October 26, 2023
KUALA LUMPUR – Now that the voting age has been lowered to 18 following the implementation of Undi18, it is time the Dewan Negara opened its doors to those over the age of 18 so that the youth can be appointed as members of the Dewan Negara, says Senate president Tan Sri Dr Wan Junaidi Tuanku Jaafar (pic).
With a big mission in mind just four months after becoming the Dewan Negara Speaker, Wan Junaidi said he is looking into creating a special provision under the Federal Constitution to facilitate this.
However, he pointed out that this will not apply to all senators.
“I plan to introduce amendments to the Federal Constitution so that we can appoint youth to be members of the Dewan Negara.
“I propose we create a provision under (Article 45 of the Constitution) to appoint youths aged 18 and above,” he said in an interview with The Star at his office in the Parliament building here on Monday.
Currently, a person must be at least 30 years old to become a senator, but Wan Junaidi said appointing someone over the age of 18 to be a member of the Dewan Negara would allow the government to understand youth issues better.
“This way, we can have some input from the youth and learn from them about their demands.
“For example, a person who is studying in a university and gets elected to head a student union could automatically be appointed senator unless his character disqualifies him.
“The appointments could also include those (who are active) in well-organised youth groups. With this, we can have a bigger representation of the youth in the Dewan Negara.”
At the moment, the Senate consists of 70 senators and Wan Junaidi is on another mission to increase the number of members in the Upper House.
The former Law Minister said he is planning on doing this by adding more women into the fold, as well as having extra representatives from each state.
“For states, maybe increase the number to three each. For federal territories, perhaps we maintain one representative from Labuan but increase Putrajaya to two and Kuala Lumpur could have three.
“To increase women representation, another provision under the Constitution could be created for this purpose.
“We see men all the time and the number of women (involved in decision making) has not increased. We see women dominating many other areas but not at the decision-making level, and so, I would like to see more women representatives (in the Upper House),” he said.
The current membership of the Senate consists of 26 members elected by State Legislative Assemblies to represent the 13 states, with each state represented by two members.
The Yang di-Pertuan Agong, on the advice of the Prime Minister, will appoint 44 members including two from Kuala Lumpur, and one each from Labuan and Putrajaya.
Another reform for the Dewan Negara that the 78-year-old former Santubong MP is looking at is to create an Independent Law Committee to scrutinise all the laws passed in the Dewan Rakyat.
“I want to make sure that if the Dewan Rakyat is not doing it (deliberating proposed Bills) properly, then the Dewan Negara will.
“The duty of the committee is to scrutinise every Bill to see whether the Bill is fit to be tabled and that it is not against the Constitution.”
As for the Dewan Rakyat, Wan Junaidi wants to introduce the rules and procedure for vote of no confidence to prevent previous episodes of MPs producing statutory declarations (SDs) to unseat a sitting prime minister from happening.
According to the former Dewan Rakyat deputy speaker, he is looking into introducing a provision that will allow a motion of no confidence to be tabled with only a 24-hour notice to the House.

Exercise instructions:
• a. According to the Dewan Negara article, what is the current minimum age to become a senator?
• b. From the Dewan Negara article, return the passage word for word, starting at "The current membership" and ending at "by two members.".
• c. Summarize the Dewan Negara article in two sentences.

Material:
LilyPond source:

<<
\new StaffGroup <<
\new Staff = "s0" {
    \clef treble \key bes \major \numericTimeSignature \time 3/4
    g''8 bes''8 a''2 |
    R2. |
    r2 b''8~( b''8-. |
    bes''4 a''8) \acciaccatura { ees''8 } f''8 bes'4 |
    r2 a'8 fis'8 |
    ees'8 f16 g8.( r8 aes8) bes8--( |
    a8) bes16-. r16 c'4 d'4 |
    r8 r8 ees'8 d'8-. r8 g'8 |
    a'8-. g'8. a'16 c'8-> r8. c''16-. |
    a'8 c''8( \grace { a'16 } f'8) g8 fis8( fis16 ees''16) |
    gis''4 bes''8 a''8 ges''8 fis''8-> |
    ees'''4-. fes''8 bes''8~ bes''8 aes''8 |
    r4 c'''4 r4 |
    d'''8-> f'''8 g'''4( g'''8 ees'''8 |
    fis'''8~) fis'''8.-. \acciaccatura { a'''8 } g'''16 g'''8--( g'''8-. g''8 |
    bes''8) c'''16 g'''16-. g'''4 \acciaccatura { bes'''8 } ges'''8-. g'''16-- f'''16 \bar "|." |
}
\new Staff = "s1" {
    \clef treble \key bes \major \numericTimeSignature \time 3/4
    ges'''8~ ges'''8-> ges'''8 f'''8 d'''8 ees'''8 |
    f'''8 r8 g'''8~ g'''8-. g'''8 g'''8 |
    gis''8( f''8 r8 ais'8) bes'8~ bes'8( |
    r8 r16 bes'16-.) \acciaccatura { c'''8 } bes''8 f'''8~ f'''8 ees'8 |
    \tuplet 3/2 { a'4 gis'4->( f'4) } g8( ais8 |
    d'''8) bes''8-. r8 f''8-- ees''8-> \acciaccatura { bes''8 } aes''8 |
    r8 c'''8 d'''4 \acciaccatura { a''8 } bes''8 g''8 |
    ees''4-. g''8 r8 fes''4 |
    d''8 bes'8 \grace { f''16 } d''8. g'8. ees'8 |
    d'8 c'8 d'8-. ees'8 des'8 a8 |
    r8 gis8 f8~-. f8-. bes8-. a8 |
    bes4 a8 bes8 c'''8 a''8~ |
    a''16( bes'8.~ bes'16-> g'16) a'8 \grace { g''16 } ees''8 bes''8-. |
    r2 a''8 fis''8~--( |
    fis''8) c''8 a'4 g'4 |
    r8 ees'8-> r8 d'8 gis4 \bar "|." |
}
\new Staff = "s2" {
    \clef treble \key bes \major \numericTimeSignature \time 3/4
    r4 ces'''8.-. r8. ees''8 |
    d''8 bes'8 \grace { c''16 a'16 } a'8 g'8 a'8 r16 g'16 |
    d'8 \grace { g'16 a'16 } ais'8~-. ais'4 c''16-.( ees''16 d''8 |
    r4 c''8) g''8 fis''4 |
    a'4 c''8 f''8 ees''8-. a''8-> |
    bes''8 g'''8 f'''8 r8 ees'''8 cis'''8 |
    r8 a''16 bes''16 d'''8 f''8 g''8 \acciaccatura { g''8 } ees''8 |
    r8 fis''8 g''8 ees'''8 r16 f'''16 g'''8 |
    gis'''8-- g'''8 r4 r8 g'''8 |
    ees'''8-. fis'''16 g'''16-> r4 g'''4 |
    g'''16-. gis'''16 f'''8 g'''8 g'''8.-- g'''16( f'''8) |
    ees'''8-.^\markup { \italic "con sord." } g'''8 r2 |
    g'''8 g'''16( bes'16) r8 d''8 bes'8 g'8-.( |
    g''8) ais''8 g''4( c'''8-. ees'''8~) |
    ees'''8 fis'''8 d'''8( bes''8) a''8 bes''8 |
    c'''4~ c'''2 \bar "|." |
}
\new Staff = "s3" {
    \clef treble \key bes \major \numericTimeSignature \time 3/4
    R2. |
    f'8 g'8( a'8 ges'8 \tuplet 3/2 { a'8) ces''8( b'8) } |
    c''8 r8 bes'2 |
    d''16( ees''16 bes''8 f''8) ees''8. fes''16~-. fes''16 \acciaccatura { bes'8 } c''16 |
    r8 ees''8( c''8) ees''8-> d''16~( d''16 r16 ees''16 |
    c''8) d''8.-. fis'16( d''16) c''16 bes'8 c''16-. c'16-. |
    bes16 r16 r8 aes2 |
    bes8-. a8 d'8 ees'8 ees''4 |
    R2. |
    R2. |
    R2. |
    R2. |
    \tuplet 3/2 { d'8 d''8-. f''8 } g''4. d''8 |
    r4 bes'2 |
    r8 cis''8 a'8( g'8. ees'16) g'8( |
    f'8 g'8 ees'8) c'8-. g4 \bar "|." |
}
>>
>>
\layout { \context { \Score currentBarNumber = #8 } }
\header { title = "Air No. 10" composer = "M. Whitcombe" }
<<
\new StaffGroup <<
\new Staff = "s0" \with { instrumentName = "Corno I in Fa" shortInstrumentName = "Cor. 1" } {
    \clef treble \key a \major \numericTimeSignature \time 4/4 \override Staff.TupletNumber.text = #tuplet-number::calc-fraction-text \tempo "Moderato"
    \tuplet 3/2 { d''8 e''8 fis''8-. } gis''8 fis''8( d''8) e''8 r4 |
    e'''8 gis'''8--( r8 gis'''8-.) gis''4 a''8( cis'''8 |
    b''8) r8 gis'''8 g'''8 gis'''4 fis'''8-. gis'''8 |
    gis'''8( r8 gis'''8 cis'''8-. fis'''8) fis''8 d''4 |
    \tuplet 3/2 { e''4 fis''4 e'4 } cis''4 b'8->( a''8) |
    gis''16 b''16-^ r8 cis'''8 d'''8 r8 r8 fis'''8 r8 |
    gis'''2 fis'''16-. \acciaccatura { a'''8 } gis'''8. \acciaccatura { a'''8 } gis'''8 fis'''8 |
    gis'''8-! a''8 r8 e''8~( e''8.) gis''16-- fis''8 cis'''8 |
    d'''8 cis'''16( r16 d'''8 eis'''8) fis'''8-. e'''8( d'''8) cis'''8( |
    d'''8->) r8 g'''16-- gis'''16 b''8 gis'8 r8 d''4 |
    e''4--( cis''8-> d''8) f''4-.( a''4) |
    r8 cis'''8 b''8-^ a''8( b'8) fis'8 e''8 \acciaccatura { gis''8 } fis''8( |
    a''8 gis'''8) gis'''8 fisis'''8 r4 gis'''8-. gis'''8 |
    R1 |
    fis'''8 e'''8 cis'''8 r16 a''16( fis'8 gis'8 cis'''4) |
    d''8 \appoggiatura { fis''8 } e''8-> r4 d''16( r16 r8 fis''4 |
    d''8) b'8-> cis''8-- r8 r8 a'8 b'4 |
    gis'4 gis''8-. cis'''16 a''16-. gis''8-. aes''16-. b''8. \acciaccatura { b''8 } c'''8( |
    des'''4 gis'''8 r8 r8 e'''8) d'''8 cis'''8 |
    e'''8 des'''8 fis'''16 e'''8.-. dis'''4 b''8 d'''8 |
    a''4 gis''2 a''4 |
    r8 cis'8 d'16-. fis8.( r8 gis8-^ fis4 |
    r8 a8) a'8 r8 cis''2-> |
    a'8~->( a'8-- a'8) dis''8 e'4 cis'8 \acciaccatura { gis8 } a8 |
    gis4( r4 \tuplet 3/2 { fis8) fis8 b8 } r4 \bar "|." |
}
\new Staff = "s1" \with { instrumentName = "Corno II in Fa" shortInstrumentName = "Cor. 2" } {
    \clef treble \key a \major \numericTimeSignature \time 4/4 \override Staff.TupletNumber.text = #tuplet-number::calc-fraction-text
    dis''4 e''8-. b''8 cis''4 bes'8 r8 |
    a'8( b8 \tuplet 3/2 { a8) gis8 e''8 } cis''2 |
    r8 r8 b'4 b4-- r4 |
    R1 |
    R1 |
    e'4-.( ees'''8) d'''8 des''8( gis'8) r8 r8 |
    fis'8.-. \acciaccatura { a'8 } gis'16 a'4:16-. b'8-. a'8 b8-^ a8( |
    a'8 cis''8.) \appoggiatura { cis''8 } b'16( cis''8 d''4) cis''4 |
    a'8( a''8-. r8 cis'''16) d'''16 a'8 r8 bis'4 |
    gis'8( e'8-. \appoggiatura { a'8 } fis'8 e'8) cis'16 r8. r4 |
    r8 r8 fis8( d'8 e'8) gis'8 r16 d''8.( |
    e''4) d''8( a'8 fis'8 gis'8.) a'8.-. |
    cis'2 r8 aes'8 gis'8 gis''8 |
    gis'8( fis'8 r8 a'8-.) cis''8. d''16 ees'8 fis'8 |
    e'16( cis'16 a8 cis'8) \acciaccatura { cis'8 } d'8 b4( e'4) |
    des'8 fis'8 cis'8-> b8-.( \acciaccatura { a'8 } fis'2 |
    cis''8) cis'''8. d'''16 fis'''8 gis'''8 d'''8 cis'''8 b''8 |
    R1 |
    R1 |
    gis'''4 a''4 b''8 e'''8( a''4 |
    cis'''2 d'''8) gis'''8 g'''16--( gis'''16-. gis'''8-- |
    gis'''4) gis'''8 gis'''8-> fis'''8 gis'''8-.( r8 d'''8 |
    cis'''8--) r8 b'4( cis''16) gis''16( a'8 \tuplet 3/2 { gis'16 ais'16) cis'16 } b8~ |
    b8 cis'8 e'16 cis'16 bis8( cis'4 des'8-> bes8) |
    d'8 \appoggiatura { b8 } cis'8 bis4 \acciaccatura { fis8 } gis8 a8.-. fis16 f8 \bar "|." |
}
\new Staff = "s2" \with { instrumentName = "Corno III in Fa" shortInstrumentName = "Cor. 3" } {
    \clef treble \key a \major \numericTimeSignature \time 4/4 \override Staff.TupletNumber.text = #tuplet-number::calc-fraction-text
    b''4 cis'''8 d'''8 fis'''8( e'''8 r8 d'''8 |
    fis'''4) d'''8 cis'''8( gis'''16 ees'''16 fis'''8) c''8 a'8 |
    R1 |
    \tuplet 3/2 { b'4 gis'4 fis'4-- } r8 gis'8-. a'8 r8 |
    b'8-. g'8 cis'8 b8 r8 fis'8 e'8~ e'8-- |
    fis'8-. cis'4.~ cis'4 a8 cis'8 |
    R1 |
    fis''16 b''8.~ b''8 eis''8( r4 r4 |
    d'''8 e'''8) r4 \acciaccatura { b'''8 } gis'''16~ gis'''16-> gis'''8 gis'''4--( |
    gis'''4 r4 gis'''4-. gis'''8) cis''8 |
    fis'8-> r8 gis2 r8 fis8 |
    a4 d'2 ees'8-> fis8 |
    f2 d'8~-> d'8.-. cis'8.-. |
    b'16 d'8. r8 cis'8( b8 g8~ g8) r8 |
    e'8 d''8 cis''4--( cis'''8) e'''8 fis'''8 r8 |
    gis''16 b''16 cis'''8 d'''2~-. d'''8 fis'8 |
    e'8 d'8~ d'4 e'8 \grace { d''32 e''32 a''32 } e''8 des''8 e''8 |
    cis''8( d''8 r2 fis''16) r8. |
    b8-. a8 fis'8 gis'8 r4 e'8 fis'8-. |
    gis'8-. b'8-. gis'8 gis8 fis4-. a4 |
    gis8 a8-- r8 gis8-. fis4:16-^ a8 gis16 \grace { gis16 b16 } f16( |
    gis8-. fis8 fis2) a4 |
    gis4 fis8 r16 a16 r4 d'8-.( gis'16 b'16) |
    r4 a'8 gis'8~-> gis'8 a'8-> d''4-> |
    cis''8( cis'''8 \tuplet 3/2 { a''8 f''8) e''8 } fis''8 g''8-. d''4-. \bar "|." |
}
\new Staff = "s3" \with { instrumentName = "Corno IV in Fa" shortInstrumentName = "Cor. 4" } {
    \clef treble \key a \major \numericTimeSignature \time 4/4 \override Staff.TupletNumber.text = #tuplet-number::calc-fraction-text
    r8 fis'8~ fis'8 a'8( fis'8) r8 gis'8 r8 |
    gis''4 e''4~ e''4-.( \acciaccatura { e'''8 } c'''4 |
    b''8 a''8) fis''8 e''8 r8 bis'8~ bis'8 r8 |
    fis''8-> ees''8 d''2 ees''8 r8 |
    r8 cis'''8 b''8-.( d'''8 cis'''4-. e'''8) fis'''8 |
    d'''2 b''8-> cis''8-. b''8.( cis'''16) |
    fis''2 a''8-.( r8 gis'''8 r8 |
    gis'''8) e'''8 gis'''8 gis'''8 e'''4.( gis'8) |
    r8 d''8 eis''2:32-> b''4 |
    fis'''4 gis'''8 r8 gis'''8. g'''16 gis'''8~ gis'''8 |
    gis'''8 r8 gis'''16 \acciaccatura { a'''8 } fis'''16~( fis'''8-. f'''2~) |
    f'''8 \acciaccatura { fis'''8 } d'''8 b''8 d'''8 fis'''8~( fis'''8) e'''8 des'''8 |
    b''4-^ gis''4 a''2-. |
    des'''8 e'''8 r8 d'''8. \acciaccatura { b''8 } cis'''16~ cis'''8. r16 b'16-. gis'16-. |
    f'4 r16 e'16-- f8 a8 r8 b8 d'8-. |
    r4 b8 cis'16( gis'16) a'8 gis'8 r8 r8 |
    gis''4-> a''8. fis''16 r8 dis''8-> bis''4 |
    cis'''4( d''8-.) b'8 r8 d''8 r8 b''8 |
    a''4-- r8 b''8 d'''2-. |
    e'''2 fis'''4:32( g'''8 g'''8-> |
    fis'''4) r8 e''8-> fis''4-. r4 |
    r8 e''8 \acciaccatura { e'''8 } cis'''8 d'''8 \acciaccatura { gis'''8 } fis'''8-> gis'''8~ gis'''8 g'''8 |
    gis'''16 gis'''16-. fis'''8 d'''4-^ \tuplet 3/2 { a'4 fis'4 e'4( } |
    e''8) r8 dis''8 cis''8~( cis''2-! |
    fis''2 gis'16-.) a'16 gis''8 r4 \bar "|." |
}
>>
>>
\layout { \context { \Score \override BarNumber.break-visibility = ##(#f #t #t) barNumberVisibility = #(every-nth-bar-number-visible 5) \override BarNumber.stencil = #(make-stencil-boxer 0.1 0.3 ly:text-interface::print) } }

Answers in order:
• a. At least 30 years old.

• b.
The current membership of the Senate consists of 26 members elected by State Legislative Assemblies to represent the 13 states, with each state represented by two members.

• c. Senate president Wan Junaidi Tuanku Jaafar plans to amend the Federal Constitution so that youths aged 18 and above can be appointed to the Dewan Negara, where senators must currently be at least 30. He also aims to enlarge the Senate with more women and state representatives, create an Independent Law Committee to scrutinize Bills passed in the Dewan Rakyat, and introduce rules for no-confidence votes, including a motion that could be tabled with 24-hour notice.